Lots had happened by then, and Malik, still a young man, had been jaded by the circumstances in which the captaincy had been handed to him, in 2007, and the circumstances surrounding his sacking 18 months later, when the team management declared he had been a “loner”, and “aloof”. His bowling wasn’t as much a factor as it used to be in his early days, and after scoring 49 runs in three T20Is against England and Australia at the end of a prolonged slump with the bat, Malik was dropped from Pakistan’s defence of the World T20 in the West Indies.

… AND THE 2011 WORLD CUP:

The first time Malik’s career seriously began to go haywire.
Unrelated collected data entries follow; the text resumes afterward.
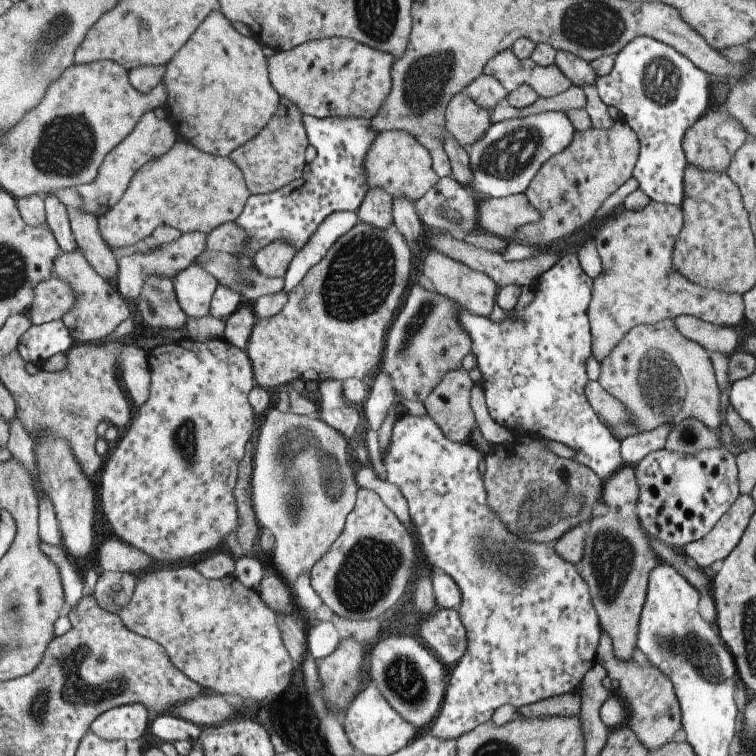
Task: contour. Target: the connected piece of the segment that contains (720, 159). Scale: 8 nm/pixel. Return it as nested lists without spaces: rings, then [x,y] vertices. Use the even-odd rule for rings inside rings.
[[[711,111],[702,115],[684,135],[682,148],[687,162],[705,171],[726,172],[734,153],[749,139],[746,127],[726,113]]]

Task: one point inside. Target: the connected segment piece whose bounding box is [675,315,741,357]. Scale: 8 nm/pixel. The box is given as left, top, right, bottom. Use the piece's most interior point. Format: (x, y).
(714, 338)

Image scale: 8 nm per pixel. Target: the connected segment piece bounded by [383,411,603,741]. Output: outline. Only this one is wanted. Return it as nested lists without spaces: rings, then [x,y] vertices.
[[[423,411],[420,417],[418,415],[410,415],[407,412],[395,422],[391,441],[387,446],[383,460],[383,464],[386,467],[387,481],[398,486],[407,500],[411,522],[417,537],[420,538],[419,546],[422,546],[422,554],[424,554],[426,562],[431,564],[433,568],[442,568],[448,576],[451,576],[462,595],[458,612],[467,634],[467,649],[459,660],[460,662],[452,670],[452,674],[450,674],[448,688],[445,690],[445,697],[439,713],[425,731],[426,734],[430,734],[437,739],[452,739],[456,741],[479,724],[490,721],[492,714],[496,712],[496,708],[500,708],[504,704],[512,704],[514,708],[518,709],[525,704],[532,704],[533,702],[538,702],[538,700],[552,698],[552,696],[558,696],[565,692],[580,692],[584,675],[596,663],[597,646],[603,633],[596,609],[592,604],[588,583],[580,576],[577,566],[560,558],[560,555],[556,554],[554,549],[547,547],[546,544],[536,545],[515,537],[503,525],[495,511],[488,506],[487,492],[482,475],[485,456],[486,454],[476,448],[472,442],[452,442],[448,440],[434,420]]]

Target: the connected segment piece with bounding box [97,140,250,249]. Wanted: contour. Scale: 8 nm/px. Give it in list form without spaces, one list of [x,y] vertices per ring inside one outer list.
[[[177,140],[166,154],[148,161],[136,171],[122,198],[104,215],[97,217],[97,223],[106,244],[119,249],[151,238],[151,234],[160,225],[170,225],[181,233],[196,231],[208,234],[221,224],[235,221],[244,210],[248,198],[250,194],[244,175],[230,157],[208,154],[188,141]]]

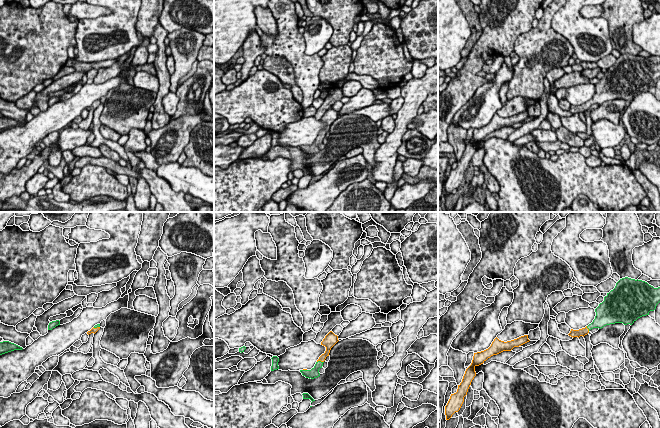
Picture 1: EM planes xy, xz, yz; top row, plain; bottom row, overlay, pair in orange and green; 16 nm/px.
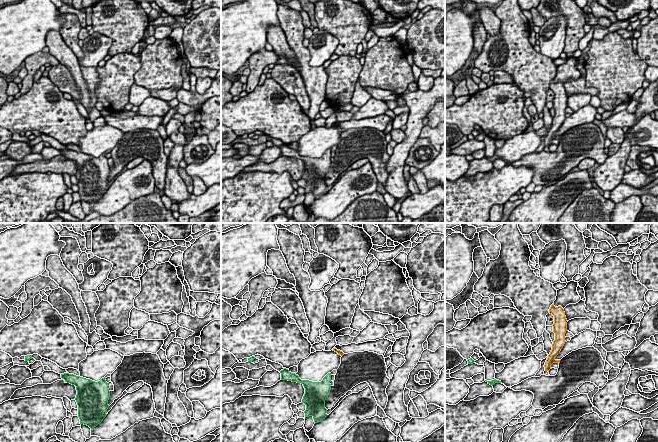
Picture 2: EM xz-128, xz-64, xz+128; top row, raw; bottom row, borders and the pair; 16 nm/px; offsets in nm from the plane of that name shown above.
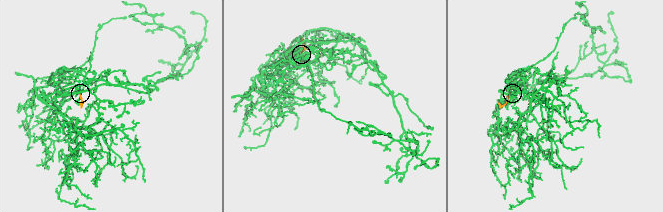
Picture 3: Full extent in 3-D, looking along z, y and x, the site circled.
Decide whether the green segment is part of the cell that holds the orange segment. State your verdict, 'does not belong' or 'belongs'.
belongs

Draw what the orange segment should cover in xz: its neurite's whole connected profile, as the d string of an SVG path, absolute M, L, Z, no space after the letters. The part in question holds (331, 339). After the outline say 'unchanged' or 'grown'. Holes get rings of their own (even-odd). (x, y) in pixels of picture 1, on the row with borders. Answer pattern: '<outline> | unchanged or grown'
M330 331L325 338L323 339L323 341L321 342L321 345L326 347L326 351L324 354L322 354L319 359L317 360L315 366L311 369L311 370L307 370L307 369L303 369L300 370L300 372L302 373L303 376L305 376L306 378L317 378L320 376L319 373L319 369L322 368L323 363L326 359L327 356L329 356L330 350L331 348L338 342L338 336L335 335L332 331Z | grown

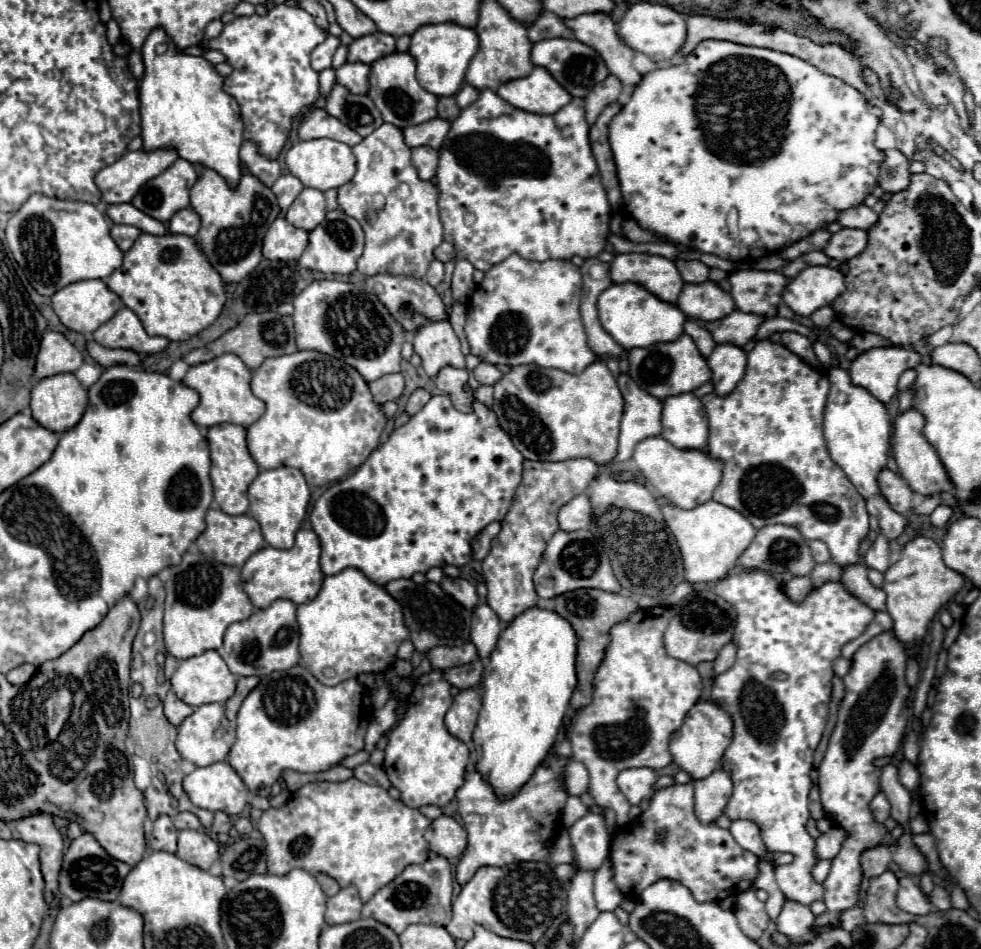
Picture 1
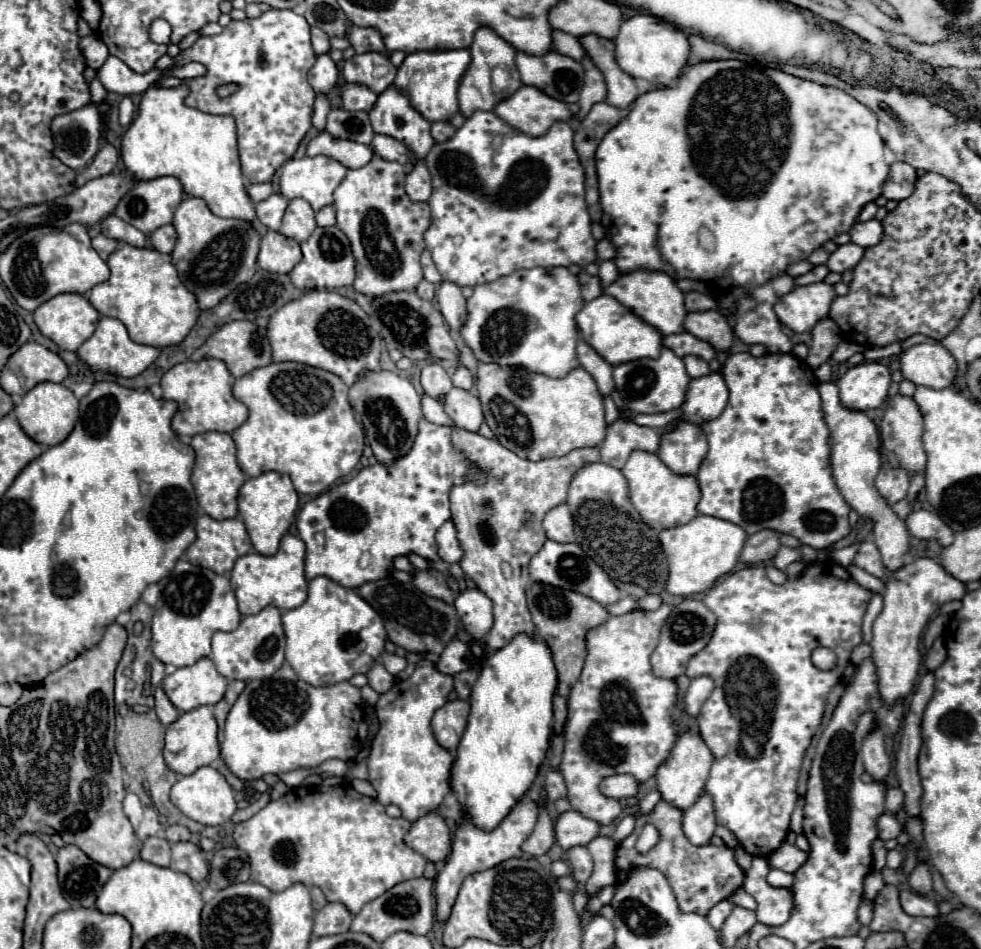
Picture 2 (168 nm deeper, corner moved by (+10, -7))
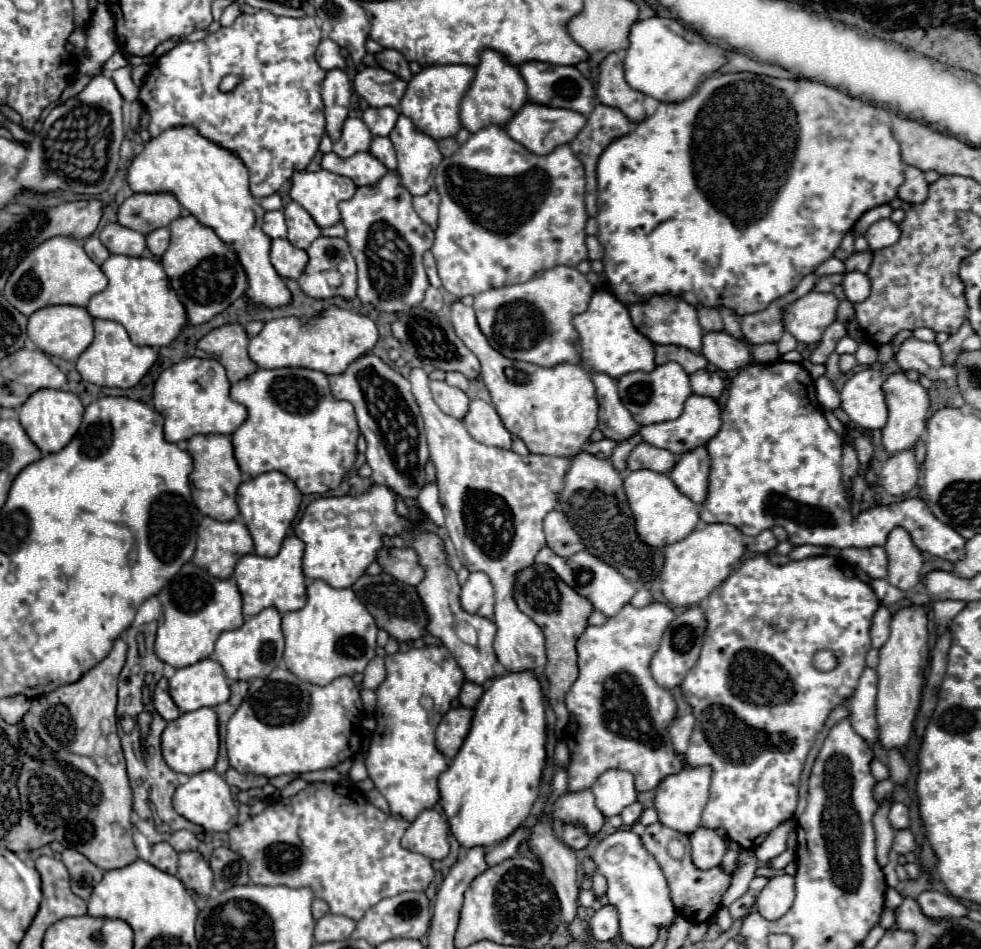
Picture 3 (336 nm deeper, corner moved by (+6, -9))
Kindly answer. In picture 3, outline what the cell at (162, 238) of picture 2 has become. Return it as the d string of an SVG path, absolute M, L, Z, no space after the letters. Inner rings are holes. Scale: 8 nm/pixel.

Following the World T20 snub, he was called back for the Asia Cup in 2010, and then went on to play in Pakistan’s “home” games against Australia in England, in all formats. Then, after the first two Tests against England, he was dropped once more, and spent 13 months out of the side, missing, among other things, the 2011 World Cup. It remains Malik’s longest spell out of the Pakistan side.

ZIMBABWE COMEBACK, PART 1:

Malik’s Test career was effectively done by now; he would only play three more, in 2015. In September 2011, he was called up for the limited-overs series against Zimbabwe; he only scored 34 runs in four innings. In 23 innings after his recall, he averaged 12.73, and crossed 30 just once. In the middle of that run, he was dropped for the ODIs against Australia in 2012, only playing the T20Is. He kept his place for the 2012 World T20 in Sri Lanka, however, but managed only a highest score of 28 in five innings, and a strike rate of 90.76.

CHAMPIONS TROPHY 2013:

It would be hard to blame Malik alone for Pakistan’s abomination of a campaign, but after being humbled in all three group games, they were out in full force looking for scapegoats. Malik, who had managed just 25 runs in 3 games, was a useful one, and he was out on his ear once more.

WORLD T20, 2014:

Malik would return for two T20Is against South Africa in November 2013, only to be dropped again. He marked his return at the World T20 in 2014, and 52 runs in four innings at a strike rate of exactly 100 saw him lose his place once more. He wouldn’t be back for another year, and missed yet another World Cup campaign.

ZIMBABWE COMEBACK, PART 2:

Another 13-month spell out of the side, another comeback against Zimbabwe. This one came in Lahore, and while he managed just 14 runs in the two T20Is, he roared back to form with 112 in the first ODI, the first time he had reached three figures in any format since July 2009. The next two-and-a-half years were arguably the most consistent of his career; he was regularly among Pakistan’s top-scorers in white-ball cricket, smashed 245 against England in a farewell Test series, and averaged 51.52 across formats in 74 innings until the end of 2017. He was more or less a fixture in the side until the 2019 World Cup.

2019 WORLD CUP, THE END?

Nope. His form had been dipping, seemingly terminally, for over a year, and after three games at the World Cup in which he scored 8, 0 and 0, he was dropped. Many believed he had played his last international match, more still argued that it should be so. But with new chief selector Misbah-ul-Haq at the helm, Malik has been recalled for the home series against Bangladesh. It will be the 21st successive year in which he has played at least one international match. Who says the streak stops here?